▶ REQUIRED ACTION
Word for word, return the lines from the start of the entries below through the line that has "middle tip: (1012, 955)".

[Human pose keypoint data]
_ _ _ _
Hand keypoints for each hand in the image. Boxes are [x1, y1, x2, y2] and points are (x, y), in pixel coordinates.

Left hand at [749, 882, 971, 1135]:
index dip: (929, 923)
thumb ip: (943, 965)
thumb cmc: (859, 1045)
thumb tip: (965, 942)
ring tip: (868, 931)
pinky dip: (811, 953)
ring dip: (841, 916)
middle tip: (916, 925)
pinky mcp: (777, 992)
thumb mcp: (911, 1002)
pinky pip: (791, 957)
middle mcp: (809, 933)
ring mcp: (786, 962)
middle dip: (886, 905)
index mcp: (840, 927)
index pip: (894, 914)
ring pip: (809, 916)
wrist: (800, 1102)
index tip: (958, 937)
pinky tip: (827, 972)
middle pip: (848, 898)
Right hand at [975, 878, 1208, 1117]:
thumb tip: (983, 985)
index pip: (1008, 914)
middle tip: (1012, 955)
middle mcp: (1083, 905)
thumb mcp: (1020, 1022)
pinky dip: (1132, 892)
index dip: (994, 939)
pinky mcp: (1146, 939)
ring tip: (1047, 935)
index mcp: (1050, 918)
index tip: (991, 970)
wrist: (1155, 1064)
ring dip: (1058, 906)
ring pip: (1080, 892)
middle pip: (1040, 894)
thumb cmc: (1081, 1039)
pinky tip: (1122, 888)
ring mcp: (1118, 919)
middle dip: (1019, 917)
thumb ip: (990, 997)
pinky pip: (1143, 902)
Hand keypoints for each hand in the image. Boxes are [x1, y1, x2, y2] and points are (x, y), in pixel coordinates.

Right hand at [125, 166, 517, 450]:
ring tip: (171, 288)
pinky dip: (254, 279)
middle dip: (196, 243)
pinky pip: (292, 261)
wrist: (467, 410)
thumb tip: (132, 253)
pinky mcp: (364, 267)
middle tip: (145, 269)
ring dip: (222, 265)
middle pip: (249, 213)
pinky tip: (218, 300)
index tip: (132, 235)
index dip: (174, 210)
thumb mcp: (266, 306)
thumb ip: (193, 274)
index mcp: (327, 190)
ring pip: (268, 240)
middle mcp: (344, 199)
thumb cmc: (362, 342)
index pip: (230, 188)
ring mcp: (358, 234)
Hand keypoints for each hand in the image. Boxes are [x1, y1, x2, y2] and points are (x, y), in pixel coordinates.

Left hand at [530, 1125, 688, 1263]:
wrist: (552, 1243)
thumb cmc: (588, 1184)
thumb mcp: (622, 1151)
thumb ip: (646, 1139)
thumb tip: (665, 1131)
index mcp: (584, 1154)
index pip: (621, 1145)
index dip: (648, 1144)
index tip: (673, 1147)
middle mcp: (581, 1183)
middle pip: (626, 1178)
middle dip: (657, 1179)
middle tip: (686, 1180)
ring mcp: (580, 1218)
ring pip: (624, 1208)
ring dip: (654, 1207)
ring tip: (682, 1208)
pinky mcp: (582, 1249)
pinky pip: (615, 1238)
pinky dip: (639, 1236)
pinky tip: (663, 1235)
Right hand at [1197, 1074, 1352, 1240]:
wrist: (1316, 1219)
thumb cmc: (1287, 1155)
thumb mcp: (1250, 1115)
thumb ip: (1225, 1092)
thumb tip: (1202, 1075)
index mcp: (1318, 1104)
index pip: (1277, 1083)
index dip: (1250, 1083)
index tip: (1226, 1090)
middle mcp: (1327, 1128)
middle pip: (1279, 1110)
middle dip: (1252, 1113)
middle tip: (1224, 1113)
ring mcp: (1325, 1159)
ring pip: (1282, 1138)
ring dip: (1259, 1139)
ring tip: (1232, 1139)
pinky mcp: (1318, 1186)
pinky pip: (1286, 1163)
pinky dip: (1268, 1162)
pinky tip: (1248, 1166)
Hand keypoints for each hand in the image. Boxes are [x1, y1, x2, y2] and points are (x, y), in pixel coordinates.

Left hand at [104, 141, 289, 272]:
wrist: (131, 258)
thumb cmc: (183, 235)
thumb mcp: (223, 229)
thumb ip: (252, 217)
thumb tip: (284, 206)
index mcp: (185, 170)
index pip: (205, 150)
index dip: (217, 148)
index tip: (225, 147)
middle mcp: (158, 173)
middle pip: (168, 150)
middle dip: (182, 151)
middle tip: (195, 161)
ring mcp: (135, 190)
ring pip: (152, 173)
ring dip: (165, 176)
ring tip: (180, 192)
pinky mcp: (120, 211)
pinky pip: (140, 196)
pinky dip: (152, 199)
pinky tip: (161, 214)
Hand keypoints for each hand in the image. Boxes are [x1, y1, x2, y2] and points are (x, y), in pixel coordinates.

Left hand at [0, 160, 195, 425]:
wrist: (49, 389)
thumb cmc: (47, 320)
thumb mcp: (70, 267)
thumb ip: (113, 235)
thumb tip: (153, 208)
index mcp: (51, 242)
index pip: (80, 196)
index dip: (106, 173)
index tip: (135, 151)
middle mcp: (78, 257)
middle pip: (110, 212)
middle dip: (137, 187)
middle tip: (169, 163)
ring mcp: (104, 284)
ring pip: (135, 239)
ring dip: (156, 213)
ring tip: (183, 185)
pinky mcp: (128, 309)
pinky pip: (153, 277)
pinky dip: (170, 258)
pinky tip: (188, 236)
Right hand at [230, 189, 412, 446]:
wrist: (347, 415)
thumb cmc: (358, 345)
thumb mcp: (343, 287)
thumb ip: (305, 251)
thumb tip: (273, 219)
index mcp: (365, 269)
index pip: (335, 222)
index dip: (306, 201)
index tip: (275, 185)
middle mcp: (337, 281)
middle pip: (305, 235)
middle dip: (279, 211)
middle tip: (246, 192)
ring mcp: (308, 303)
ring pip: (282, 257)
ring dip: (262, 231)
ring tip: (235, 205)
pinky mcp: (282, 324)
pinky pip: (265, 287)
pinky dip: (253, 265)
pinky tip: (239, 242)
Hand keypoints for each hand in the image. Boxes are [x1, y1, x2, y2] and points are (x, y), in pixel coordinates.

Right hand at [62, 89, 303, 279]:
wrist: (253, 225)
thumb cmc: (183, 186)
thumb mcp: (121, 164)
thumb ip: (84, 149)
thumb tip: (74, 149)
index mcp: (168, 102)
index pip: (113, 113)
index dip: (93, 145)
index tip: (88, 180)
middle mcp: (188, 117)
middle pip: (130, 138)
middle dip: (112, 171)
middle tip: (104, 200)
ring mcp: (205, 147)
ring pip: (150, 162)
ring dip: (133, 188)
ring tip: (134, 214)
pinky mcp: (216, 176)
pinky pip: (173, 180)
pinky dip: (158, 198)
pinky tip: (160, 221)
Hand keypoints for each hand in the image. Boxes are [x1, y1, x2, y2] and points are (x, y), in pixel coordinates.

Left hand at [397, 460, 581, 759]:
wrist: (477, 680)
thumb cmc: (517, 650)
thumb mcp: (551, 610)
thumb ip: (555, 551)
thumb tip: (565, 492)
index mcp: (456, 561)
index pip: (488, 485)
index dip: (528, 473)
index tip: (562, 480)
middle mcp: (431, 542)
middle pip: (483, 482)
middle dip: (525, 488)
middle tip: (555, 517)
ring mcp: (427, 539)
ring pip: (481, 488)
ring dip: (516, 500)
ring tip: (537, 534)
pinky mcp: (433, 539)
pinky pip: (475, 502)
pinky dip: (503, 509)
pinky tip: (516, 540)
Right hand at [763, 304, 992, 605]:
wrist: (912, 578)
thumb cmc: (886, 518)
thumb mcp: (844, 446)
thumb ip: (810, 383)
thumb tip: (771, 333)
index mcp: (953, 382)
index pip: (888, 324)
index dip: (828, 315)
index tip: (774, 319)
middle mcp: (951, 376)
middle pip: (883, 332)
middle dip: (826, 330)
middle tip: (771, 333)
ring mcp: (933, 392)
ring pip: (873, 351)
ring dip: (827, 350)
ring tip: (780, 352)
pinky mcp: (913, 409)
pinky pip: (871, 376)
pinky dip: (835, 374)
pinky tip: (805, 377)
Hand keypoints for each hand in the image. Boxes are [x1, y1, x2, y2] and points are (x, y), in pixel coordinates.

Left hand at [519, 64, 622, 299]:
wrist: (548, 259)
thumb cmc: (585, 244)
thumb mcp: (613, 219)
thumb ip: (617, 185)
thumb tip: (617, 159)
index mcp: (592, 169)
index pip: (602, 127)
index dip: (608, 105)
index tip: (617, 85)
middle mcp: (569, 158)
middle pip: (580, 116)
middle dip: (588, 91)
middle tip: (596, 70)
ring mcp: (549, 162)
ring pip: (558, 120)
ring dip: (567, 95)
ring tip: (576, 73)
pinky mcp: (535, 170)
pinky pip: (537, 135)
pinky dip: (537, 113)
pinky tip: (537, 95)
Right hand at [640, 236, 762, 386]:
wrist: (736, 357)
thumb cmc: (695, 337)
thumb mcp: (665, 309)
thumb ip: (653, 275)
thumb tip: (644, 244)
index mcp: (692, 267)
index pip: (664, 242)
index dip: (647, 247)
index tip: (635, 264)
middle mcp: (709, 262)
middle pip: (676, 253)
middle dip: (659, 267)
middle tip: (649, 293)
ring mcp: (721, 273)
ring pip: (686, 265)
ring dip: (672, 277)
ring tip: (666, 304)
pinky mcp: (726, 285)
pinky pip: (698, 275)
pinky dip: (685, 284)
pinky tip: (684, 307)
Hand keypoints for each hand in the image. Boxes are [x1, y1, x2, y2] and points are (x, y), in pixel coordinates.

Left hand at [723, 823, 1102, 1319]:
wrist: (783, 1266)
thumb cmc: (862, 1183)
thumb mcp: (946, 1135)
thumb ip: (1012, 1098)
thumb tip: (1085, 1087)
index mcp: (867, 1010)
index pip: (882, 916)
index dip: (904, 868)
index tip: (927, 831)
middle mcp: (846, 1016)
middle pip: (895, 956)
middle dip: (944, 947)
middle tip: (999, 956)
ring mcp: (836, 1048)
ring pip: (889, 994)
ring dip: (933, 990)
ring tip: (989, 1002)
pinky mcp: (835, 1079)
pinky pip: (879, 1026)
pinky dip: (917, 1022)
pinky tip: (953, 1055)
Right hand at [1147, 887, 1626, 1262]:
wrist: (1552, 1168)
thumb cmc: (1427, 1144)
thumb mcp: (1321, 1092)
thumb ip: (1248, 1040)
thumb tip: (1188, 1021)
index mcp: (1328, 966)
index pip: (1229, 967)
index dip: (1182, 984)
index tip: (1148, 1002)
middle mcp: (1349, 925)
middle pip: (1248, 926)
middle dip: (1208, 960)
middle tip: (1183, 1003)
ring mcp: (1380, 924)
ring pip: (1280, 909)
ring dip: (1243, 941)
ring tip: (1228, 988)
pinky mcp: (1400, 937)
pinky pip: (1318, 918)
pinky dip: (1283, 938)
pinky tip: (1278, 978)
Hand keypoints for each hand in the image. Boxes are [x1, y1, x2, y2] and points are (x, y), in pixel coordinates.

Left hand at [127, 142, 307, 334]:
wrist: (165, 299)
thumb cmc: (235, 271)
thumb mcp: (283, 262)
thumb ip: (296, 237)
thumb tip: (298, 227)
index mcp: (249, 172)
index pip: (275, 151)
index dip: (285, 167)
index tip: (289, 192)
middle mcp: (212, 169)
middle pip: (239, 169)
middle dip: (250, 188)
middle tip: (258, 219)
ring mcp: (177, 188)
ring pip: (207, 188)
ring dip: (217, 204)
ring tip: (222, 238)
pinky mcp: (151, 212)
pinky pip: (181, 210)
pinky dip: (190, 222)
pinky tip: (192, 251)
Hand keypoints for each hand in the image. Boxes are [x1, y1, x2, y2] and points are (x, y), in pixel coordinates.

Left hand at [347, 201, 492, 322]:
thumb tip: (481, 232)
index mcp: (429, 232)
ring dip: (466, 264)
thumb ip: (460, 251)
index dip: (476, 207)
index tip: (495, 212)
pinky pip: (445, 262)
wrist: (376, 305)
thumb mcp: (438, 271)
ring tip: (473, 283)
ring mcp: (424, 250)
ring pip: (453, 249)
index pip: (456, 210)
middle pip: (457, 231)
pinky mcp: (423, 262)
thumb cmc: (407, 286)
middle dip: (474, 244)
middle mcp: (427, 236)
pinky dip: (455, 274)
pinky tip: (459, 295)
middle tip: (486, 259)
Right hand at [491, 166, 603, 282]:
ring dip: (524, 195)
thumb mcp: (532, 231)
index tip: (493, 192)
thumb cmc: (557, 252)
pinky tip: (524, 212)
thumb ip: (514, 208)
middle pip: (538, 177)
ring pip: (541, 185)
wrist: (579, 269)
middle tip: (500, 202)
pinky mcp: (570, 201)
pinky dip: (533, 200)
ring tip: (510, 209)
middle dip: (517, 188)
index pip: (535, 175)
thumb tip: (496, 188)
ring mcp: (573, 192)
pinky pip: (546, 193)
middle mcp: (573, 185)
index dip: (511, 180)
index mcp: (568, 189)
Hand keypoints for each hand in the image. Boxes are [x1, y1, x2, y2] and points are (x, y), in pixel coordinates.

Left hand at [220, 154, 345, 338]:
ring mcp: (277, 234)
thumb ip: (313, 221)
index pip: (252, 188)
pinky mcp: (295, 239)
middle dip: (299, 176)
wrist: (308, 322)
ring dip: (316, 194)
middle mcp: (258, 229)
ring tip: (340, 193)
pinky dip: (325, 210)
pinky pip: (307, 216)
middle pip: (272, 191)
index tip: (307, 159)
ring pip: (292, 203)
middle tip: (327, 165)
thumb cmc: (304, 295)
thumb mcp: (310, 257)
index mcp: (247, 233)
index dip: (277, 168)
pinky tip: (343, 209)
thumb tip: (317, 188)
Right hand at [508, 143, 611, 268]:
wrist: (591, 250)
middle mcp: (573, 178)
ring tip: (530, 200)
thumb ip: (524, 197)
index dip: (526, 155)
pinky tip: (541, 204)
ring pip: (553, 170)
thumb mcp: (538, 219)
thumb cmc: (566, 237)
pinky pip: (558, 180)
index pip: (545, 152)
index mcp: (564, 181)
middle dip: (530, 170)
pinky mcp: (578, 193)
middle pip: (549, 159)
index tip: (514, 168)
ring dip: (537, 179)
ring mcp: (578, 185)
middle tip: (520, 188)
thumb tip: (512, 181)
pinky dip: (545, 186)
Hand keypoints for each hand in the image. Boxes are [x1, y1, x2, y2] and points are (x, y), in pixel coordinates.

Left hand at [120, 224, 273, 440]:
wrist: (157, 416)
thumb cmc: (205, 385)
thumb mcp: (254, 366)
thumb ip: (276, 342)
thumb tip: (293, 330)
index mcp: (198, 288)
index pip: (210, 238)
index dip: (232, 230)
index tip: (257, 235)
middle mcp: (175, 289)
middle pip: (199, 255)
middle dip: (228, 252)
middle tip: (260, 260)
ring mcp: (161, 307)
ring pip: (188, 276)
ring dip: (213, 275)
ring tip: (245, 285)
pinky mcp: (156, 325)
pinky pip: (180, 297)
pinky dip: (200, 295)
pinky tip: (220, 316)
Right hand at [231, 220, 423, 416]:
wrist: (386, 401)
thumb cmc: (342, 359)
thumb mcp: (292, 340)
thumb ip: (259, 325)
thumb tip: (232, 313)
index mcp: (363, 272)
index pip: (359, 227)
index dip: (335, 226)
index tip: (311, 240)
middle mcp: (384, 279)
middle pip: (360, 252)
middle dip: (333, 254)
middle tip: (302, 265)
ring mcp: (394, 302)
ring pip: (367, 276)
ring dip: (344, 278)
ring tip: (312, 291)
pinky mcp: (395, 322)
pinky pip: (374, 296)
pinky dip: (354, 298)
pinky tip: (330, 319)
_ _ _ _
▶ REPLY
Hand keypoints for each hand in the image. Boxes are [x1, y1, x2, y2] and points are (x, y), in pixel coordinates.

Left hand at [749, 882, 971, 1135]:
index dip: (929, 923)
thumb ip: (943, 965)
thumb cmc: (859, 1045)
thumb tip: (965, 942)
ring tip: (868, 931)
pinky dip: (811, 953)
ring dip: (841, 916)
middle tip: (916, 925)
pinky mcp: (777, 992)
thumb mcp: (911, 1002)
pinky pip: (791, 957)
middle mcp: (809, 933)
ring mcp: (786, 962)
middle dip: (886, 905)
index mcp: (840, 927)
index pip: (894, 914)
ring pip: (809, 916)
wrist: (800, 1102)
index tip: (958, 937)
pinky tip: (827, 972)
middle pip: (848, 898)
Right hand at [975, 878, 1208, 1117]:
thumb tip: (983, 985)
index pip: (1008, 914)
middle tip: (1012, 955)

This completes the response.